==== Fragment

Kolekcja Łozowskich w Pałacu Królewskim we Wrocławiu


Polscy kolekcjonerzy Grażyna i Jacek Łozowscy swój zbiór sztuki powojennej pokazują obecnie we wrocławskim Pałacu Królewskim, gdzie swą siedzibę ma Muzeum Miejskie. Już 2 lata temu zwiedzić można było we Wrocławiu ekspozycję przygotowaną z bogatych kolekcjonerskich zasobów na prezentowanym wówczas anonimowo pokazie "Arcydzieła malarstwa polskiego przełomu XIX i XX wieku". W lipcu obrazy z kolekcji Łozowskich wypożyczone były na wystawę Szkoły Paryskiej "Między Montmartre'em a Montparnasse'm" w katowickim Muzeum Śląskim; można tam było podziwiać m.in. "Portret damy w czarnym kapeluszu" z 1913 r. Olgi Boznańskiej oraz "Nad Sekwaną" Hanny Rudzkiej-Cybisowej.
Tym razem kolekcja, którą od pół wieku gromadzą prywatni pasjonaci i zbieracze sztuki, pokazuje spory, bo liczący ponad 130 eksponatów z zakresu malarstwa, grafiki i rysunku zbiór reprezentujący twórczość najbardziej znanych polskich artystów powojennych. Są zatem w muzealnych salach Pałacu Królewskiego prace twórców przynależnych do różnych kierunków w sztuce II połowy XX wieku. Możemy obejrzeć dzieła kapistów (Jan Cybis, Hanna Rudzka-Cybisowa), formistów (Tymon Niesiołowski), surrealistów (Zdzisław Beksiński, Jerzy Tchórzewski), klasyków abstrakcji (Henryk Stażewski, Jan Berdyszak), członków Grupy Krakowskiej (Tadeusz Kantor, Maria Jarema) czy Gruppy (Jarosław Modzelewski, Włodzimierz Pawlak).

========

» Lista zadań:
1. Na podstawie tekstu o kolekcji Łozowskich wyjaśnij w jednym do trzech zdań, dlaczego zbiór pokazywany w Pałacu Królewskim nazwano sporym.
2. Wypisz dosłownie fragment tekstu o kolekcji Łozowskich od słów „Tym razem kolekcja, którą” aż do słów „Modzelewski, Włodzimierz Pawlak).” włącznie.
Poniższe wpisy stanowią odrębny materiał.

==== Wyodrębnione dane

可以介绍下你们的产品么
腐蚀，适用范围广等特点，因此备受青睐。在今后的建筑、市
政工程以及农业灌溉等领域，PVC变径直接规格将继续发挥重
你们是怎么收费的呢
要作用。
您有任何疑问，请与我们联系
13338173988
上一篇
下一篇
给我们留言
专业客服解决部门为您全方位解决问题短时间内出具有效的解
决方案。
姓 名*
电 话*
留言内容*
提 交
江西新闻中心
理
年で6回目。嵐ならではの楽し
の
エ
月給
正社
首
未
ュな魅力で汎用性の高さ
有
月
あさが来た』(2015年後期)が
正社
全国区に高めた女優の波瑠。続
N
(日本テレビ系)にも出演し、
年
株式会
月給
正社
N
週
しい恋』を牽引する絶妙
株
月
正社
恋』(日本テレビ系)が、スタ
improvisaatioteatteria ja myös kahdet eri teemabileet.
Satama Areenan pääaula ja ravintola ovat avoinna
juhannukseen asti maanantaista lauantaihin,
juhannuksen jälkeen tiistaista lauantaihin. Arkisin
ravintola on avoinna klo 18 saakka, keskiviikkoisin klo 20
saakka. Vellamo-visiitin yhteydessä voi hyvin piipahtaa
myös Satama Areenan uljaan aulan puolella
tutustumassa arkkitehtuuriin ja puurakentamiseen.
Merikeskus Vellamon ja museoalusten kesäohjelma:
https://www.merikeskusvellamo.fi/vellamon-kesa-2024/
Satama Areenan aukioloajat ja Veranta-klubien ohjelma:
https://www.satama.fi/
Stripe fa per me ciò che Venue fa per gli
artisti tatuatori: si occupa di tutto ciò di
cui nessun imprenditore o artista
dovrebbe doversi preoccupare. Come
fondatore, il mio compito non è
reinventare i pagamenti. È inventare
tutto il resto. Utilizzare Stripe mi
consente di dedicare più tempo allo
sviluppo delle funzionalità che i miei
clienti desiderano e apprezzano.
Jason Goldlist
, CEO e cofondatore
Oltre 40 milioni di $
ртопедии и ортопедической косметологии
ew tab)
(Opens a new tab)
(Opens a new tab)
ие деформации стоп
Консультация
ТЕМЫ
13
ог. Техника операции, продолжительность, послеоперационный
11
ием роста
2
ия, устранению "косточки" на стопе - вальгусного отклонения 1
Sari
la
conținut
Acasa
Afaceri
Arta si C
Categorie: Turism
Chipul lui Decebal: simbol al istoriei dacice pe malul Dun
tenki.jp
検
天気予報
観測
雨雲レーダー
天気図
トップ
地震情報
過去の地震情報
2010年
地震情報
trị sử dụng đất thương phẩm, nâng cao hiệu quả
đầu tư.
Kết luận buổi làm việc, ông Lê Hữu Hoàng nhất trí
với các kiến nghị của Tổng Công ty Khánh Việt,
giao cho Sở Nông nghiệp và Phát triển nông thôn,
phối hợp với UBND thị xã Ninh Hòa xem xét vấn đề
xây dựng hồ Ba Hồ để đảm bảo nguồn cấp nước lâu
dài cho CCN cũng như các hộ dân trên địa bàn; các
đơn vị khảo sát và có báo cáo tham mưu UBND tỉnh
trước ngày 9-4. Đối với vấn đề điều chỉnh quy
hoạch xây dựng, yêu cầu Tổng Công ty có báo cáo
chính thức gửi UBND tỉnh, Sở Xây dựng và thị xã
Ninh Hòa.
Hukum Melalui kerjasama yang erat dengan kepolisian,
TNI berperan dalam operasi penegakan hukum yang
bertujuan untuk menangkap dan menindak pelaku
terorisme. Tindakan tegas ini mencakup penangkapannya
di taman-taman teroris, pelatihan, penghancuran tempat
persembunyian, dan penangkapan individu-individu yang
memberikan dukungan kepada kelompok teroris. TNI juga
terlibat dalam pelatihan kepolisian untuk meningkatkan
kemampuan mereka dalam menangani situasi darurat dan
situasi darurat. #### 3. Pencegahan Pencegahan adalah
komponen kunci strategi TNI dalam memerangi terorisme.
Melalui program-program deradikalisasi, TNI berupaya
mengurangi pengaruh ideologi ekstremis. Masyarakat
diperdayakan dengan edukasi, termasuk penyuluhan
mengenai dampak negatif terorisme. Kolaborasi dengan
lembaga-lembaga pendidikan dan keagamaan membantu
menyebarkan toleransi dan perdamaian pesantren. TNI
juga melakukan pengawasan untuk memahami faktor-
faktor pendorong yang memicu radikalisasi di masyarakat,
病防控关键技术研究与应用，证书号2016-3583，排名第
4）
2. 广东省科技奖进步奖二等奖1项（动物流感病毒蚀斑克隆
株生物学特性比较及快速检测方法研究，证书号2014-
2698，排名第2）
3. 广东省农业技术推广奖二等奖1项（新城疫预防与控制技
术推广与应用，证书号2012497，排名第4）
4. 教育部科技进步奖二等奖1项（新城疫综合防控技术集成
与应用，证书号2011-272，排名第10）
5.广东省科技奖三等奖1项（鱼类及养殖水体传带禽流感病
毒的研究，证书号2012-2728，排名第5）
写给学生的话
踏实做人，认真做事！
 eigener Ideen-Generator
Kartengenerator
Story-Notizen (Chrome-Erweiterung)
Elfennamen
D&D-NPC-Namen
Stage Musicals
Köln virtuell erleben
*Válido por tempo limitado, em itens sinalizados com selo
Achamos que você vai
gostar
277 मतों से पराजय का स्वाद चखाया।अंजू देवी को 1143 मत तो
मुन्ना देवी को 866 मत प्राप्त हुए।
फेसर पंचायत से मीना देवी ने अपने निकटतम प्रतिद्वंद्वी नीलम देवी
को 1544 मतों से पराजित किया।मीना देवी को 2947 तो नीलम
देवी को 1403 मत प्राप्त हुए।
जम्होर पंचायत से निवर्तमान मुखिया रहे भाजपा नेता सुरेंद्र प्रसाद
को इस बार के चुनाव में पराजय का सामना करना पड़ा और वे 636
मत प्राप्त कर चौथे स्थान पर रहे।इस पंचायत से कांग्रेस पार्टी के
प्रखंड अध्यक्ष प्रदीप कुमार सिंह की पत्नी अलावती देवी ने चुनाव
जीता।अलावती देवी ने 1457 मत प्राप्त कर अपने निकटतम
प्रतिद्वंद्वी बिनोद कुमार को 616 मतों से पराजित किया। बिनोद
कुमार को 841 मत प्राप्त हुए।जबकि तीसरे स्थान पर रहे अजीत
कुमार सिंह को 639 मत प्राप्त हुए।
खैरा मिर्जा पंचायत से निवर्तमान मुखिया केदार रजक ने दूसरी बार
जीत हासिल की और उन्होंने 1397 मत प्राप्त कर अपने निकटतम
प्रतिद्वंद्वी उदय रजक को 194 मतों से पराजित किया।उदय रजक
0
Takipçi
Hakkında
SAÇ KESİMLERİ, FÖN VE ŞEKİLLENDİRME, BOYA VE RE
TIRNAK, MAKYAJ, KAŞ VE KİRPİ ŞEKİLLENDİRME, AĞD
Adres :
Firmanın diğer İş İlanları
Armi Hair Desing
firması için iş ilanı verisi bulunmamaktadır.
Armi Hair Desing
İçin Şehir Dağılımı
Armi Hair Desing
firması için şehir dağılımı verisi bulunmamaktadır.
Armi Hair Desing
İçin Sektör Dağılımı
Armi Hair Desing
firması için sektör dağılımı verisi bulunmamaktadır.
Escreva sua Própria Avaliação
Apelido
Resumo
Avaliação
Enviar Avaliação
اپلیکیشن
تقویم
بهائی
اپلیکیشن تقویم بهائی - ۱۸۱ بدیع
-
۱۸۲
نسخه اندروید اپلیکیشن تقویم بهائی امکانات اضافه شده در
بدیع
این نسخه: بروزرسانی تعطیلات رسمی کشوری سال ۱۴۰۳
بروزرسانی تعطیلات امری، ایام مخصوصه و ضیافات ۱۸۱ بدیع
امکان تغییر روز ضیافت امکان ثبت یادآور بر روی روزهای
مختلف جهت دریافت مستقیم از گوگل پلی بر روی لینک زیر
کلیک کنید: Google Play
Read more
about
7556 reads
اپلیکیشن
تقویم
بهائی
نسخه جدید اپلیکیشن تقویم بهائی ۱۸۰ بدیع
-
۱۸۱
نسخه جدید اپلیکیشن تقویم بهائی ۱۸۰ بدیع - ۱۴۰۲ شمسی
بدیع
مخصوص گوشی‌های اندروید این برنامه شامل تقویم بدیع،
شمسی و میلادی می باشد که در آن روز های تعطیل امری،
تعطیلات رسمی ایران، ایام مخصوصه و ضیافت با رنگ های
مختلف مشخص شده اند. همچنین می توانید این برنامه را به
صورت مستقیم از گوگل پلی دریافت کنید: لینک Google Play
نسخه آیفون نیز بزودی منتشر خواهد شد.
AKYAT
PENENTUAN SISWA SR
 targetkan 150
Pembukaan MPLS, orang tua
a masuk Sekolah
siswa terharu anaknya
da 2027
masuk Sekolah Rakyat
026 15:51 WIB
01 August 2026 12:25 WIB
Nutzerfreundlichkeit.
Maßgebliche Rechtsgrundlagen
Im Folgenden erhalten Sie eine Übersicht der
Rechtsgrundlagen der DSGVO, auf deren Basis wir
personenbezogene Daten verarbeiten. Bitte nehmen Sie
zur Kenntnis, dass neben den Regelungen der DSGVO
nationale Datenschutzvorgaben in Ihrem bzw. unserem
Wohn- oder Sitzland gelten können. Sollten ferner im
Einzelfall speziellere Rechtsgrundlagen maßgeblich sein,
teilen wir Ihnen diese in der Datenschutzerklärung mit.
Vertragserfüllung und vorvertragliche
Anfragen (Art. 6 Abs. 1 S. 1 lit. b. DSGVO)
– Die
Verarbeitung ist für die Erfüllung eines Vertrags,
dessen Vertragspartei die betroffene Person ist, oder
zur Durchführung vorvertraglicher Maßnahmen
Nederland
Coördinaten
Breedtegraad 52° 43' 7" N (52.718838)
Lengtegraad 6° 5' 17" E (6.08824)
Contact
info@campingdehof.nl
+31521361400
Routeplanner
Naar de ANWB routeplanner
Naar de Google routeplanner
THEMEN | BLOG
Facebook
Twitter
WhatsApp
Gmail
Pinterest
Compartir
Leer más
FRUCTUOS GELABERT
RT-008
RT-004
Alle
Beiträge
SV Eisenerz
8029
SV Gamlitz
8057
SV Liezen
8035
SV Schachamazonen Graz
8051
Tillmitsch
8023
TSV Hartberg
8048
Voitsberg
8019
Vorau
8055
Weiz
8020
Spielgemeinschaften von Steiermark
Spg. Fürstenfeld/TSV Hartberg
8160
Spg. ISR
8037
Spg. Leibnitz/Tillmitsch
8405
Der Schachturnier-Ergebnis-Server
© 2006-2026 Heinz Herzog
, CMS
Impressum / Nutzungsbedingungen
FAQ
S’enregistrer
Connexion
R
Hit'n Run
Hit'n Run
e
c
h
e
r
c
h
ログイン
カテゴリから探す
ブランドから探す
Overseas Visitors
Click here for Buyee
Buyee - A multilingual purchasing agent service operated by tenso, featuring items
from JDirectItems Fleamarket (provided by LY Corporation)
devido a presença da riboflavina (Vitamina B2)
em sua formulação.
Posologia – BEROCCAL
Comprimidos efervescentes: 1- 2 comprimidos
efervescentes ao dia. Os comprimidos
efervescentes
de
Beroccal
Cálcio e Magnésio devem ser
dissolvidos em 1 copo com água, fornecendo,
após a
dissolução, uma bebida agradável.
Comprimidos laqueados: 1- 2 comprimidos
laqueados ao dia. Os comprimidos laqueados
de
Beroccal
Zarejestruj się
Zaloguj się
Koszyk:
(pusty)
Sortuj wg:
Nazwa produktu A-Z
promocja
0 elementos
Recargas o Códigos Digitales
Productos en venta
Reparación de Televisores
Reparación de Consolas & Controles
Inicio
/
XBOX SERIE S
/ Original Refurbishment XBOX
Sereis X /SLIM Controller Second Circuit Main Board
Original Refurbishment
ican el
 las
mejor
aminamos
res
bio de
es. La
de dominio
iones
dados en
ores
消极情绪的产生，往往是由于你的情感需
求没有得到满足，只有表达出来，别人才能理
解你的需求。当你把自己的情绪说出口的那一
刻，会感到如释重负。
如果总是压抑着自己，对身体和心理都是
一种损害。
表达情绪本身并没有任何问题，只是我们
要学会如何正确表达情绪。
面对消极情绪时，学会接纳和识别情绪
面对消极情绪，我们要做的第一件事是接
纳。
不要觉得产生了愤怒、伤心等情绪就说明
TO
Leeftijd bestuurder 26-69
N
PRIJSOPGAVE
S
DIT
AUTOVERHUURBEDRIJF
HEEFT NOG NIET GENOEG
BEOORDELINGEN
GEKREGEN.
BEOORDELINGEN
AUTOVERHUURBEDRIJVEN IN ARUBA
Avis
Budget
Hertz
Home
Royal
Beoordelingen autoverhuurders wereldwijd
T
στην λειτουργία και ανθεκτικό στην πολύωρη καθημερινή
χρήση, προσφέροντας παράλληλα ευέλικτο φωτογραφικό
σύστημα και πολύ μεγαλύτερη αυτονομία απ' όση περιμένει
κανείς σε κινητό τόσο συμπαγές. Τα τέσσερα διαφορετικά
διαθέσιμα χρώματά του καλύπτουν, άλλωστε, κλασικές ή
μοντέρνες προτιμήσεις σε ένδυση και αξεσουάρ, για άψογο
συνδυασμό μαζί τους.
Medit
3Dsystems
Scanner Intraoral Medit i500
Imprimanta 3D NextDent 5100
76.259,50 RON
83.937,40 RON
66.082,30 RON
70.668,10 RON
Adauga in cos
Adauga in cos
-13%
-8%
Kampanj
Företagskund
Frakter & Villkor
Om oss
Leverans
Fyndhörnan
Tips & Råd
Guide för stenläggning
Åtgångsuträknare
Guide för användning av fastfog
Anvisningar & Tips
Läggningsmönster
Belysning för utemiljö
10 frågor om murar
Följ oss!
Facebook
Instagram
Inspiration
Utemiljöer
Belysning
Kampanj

========

» Odpowiedzi do zadań:
1. Zbiór nazwano sporym, ponieważ liczy ponad 130 eksponatów z zakresu malarstwa, grafiki i rysunku.

2.
Tym razem kolekcja, którą od pół wieku gromadzą prywatni pasjonaci i zbieracze sztuki, pokazuje spory, bo liczący ponad 130 eksponatów z zakresu malarstwa, grafiki i rysunku zbiór reprezentujący twórczość najbardziej znanych polskich artystów powojennych. Są zatem w muzealnych salach Pałacu Królewskiego prace twórców przynależnych do różnych kierunków w sztuce II połowy XX wieku. Możemy obejrzeć dzieła kapistów (Jan Cybis, Hanna Rudzka-Cybisowa), formistów (Tymon Niesiołowski), surrealistów (Zdzisław Beksiński, Jerzy Tchórzewski), klasyków abstrakcji (Henryk Stażewski, Jan Berdyszak), członków Grupy Krakowskiej (Tadeusz Kantor, Maria Jarema) czy Gruppy (Jarosław Modzelewski, Włodzimierz Pawlak).